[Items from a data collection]
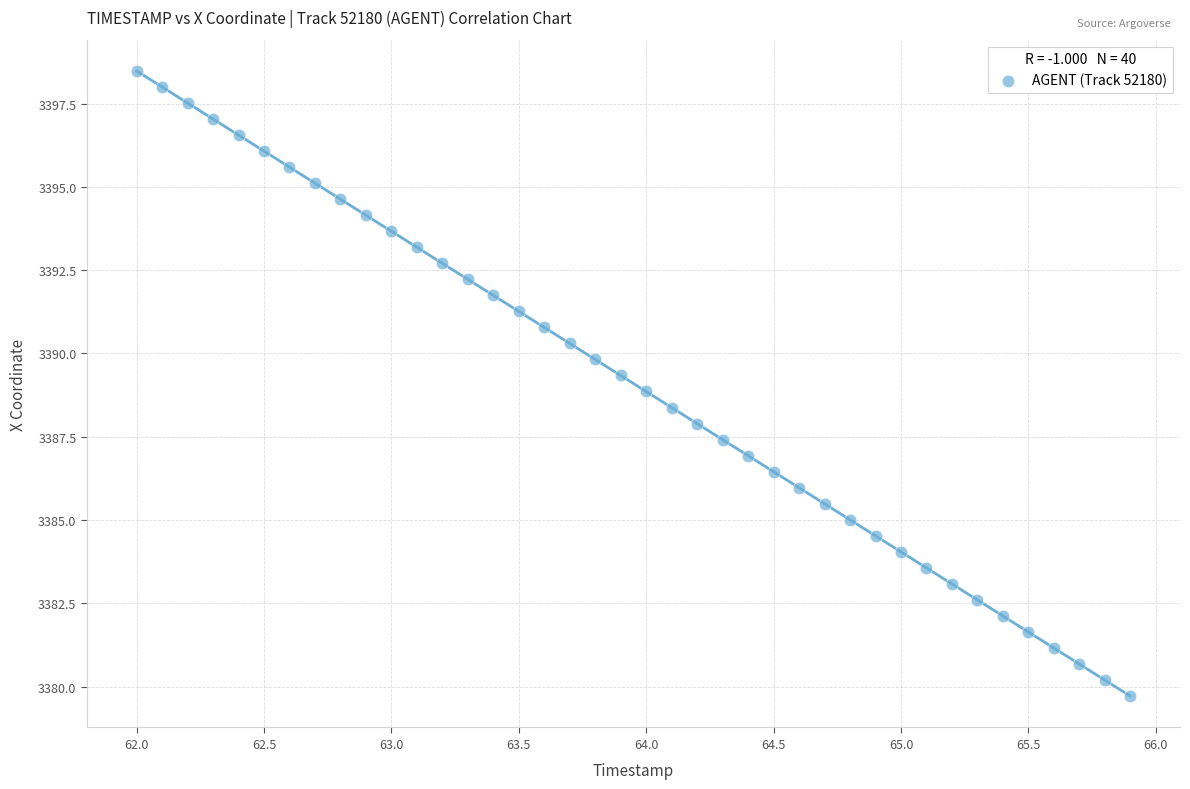

What is the range of Y values (max minus min)?

18.8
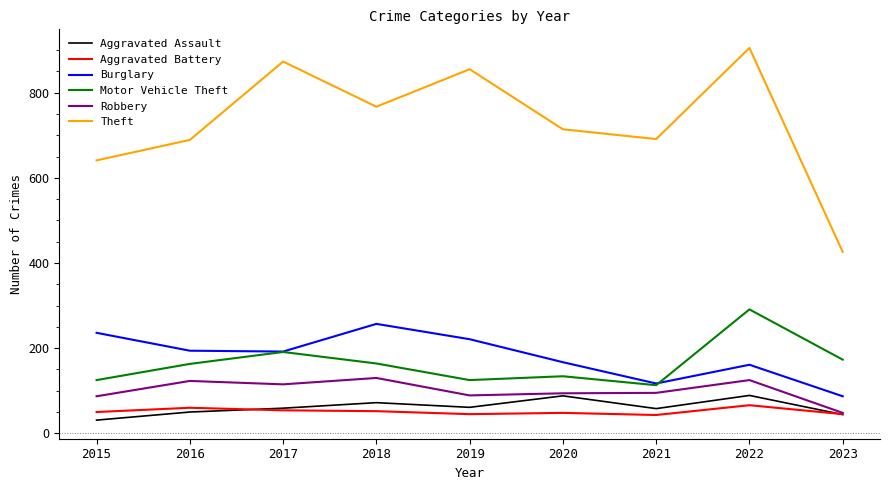

The Motor Vehicle Theft series shows 87 at 2019. True or false?

False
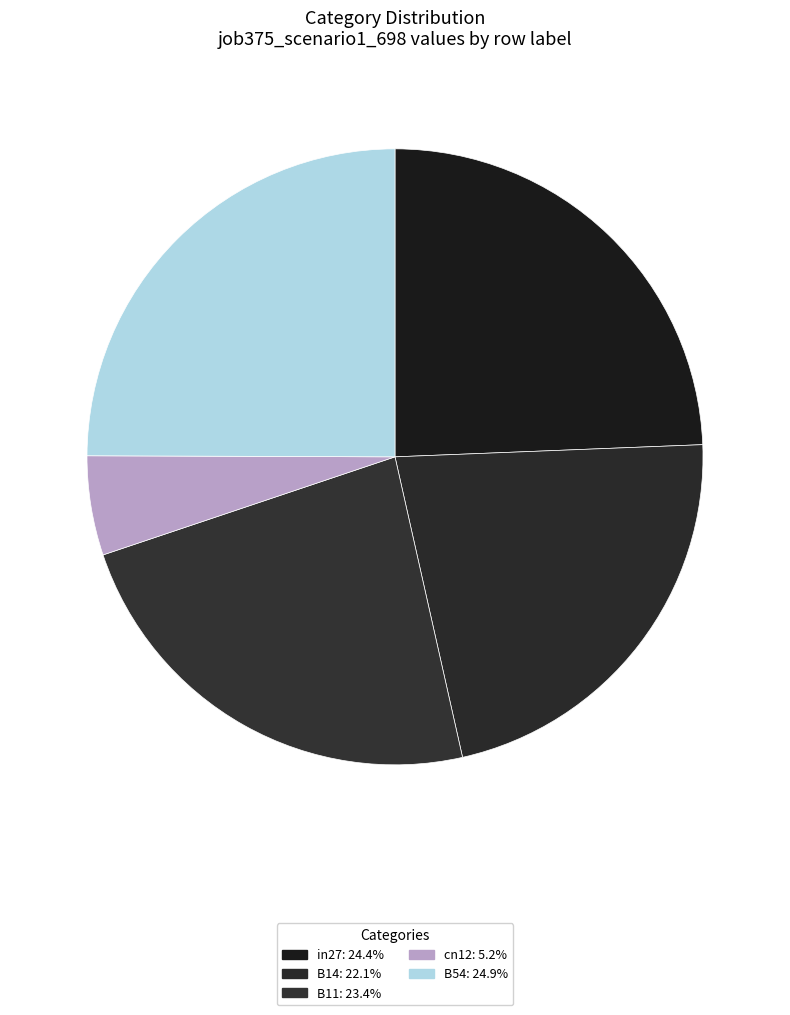

What is the largest slice in the pie chart?

B54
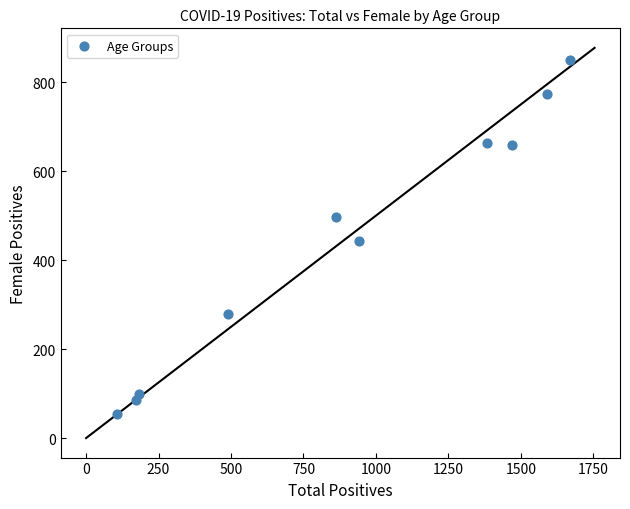

What Y value in the scatter plot is closest to 452?

442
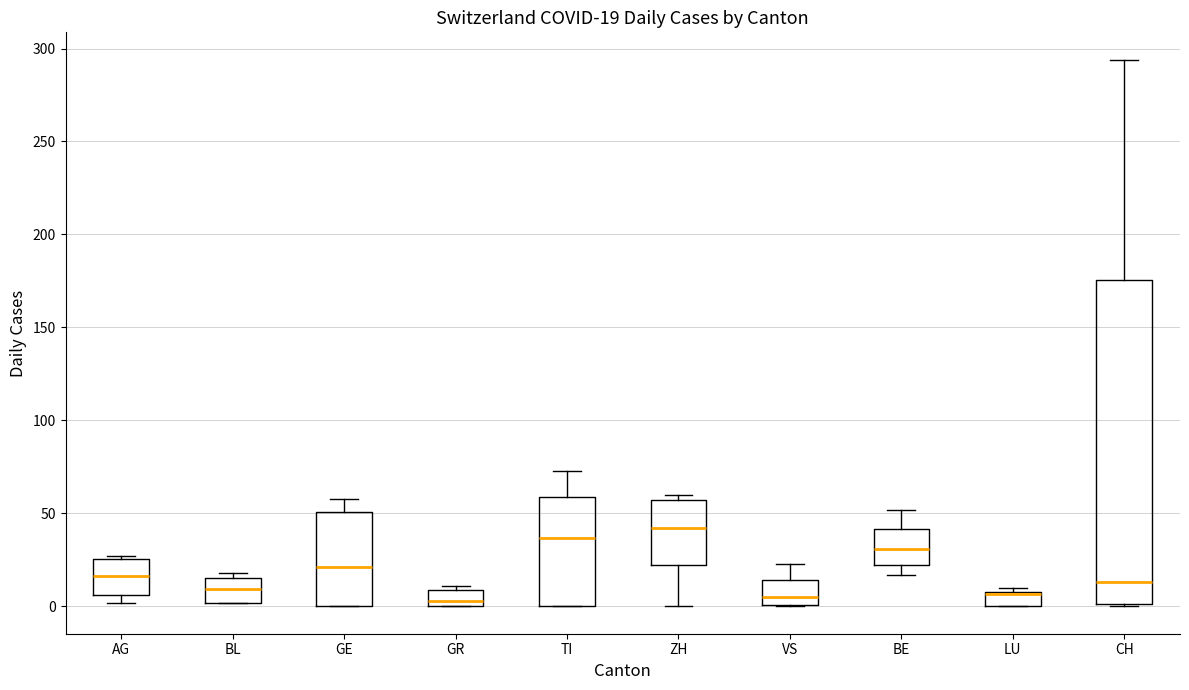

Comparing the boxes themselves (not the whiskers), which one is the tallest?

CH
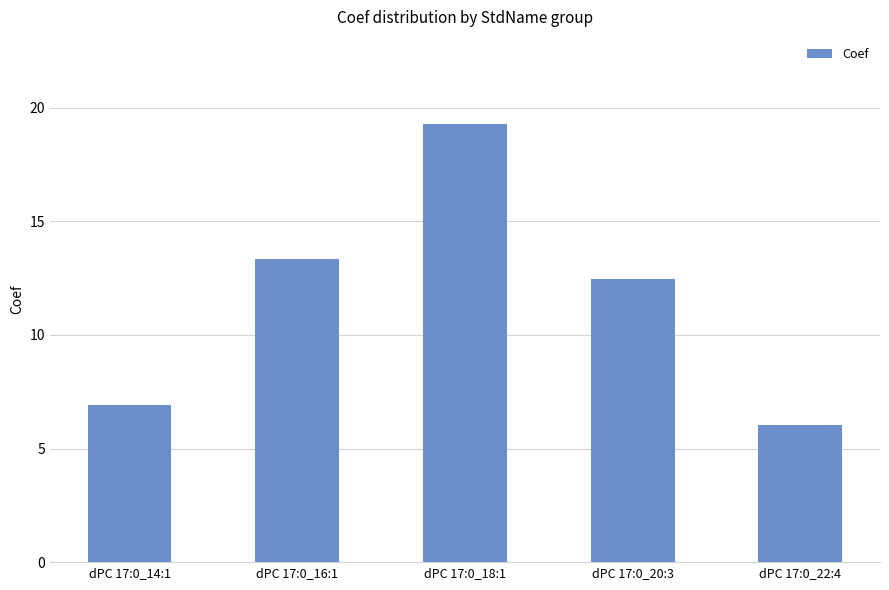

Which category has the highest value across all series?

dPC 17:0_18:1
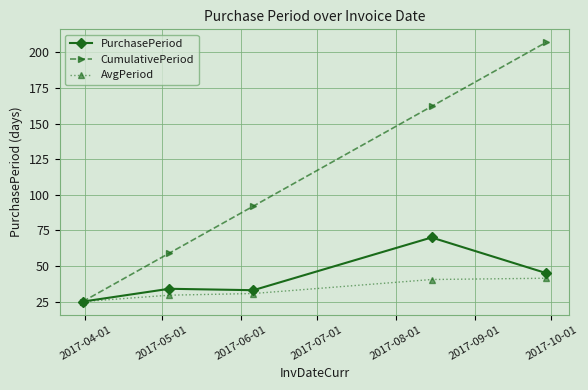

List the series in order of their peak value, lowest first.

AvgPeriod, PurchasePeriod, CumulativePeriod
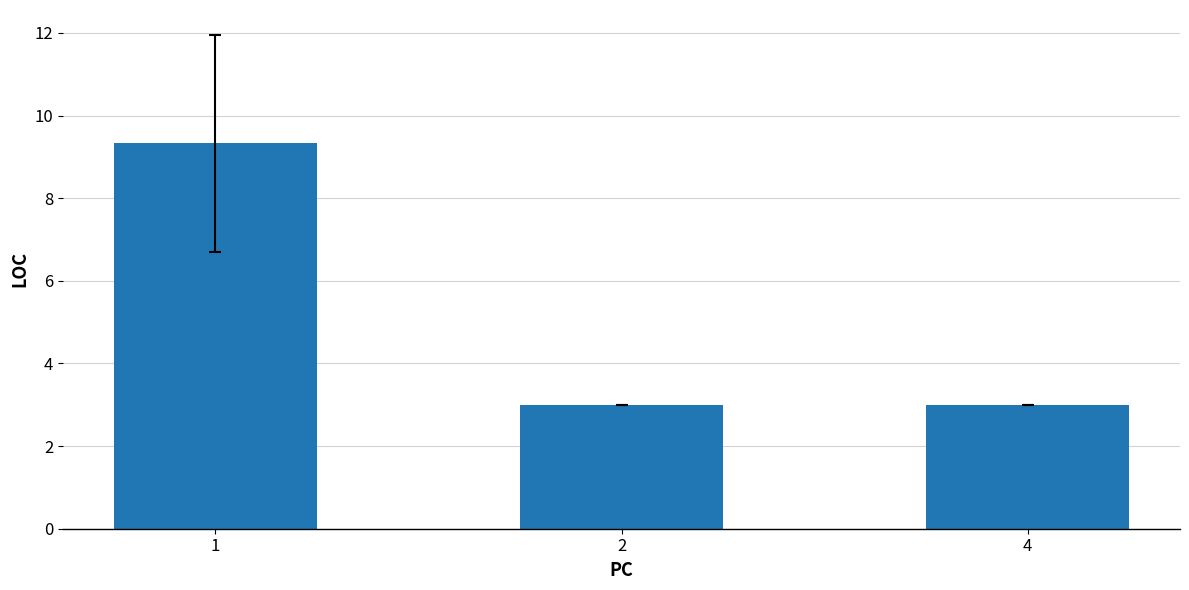

How many categories are shown in the chart?

3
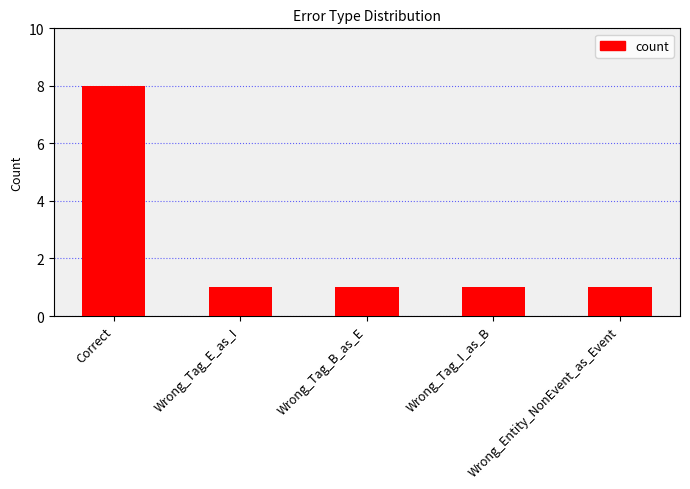

What is the sum of the values at Wrong_Tag_E_as_I and Wrong_Tag_B_as_E?

2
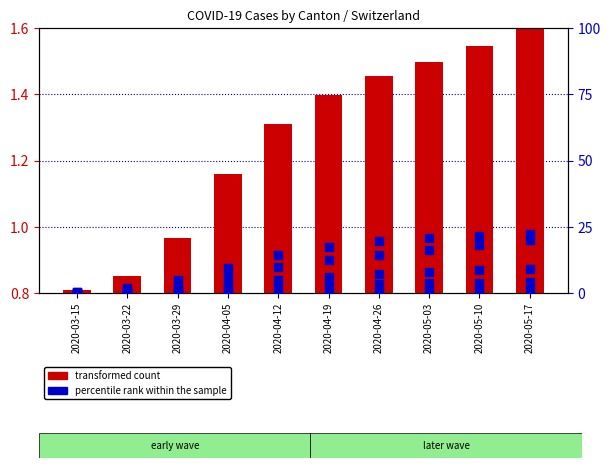

Which series has the largest total across all categories?

percentile rank within the sample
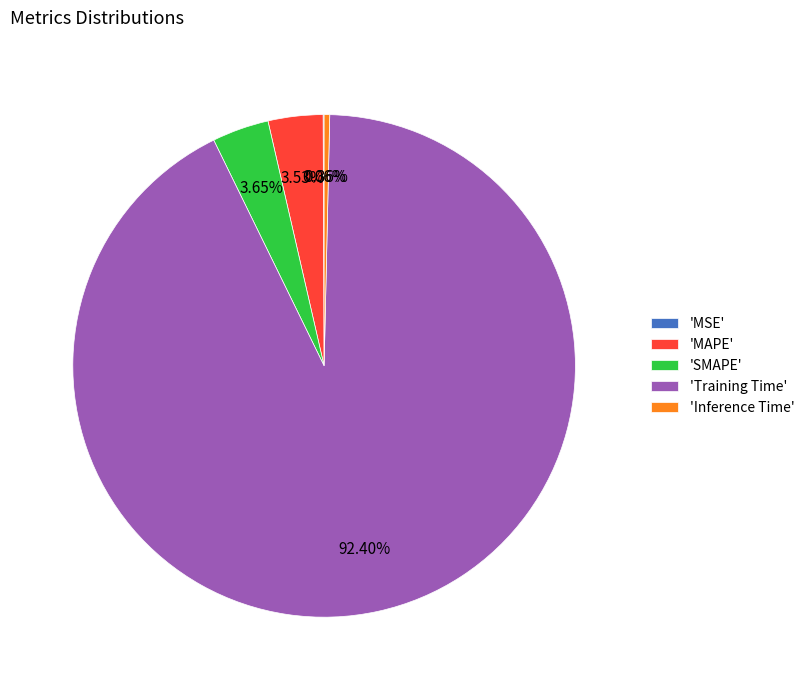

Which slice represents more than half of the pie?

'Training Time'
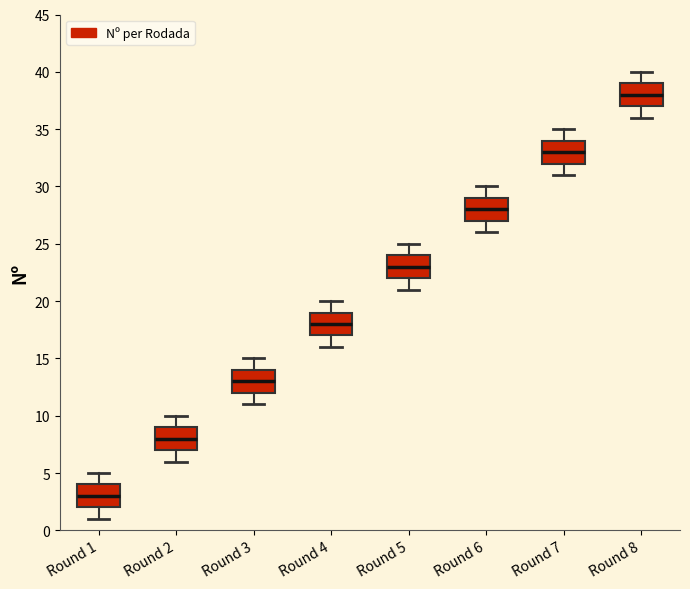

Which box has the highest median line?

Round 8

● ABOUT THIS TASK
Find each line in the items above that contains the word "highest", and copy those lines.

● ANSWER FOR THIS EXERCISE
Which category has the highest value across all series?
Which box has the highest median line?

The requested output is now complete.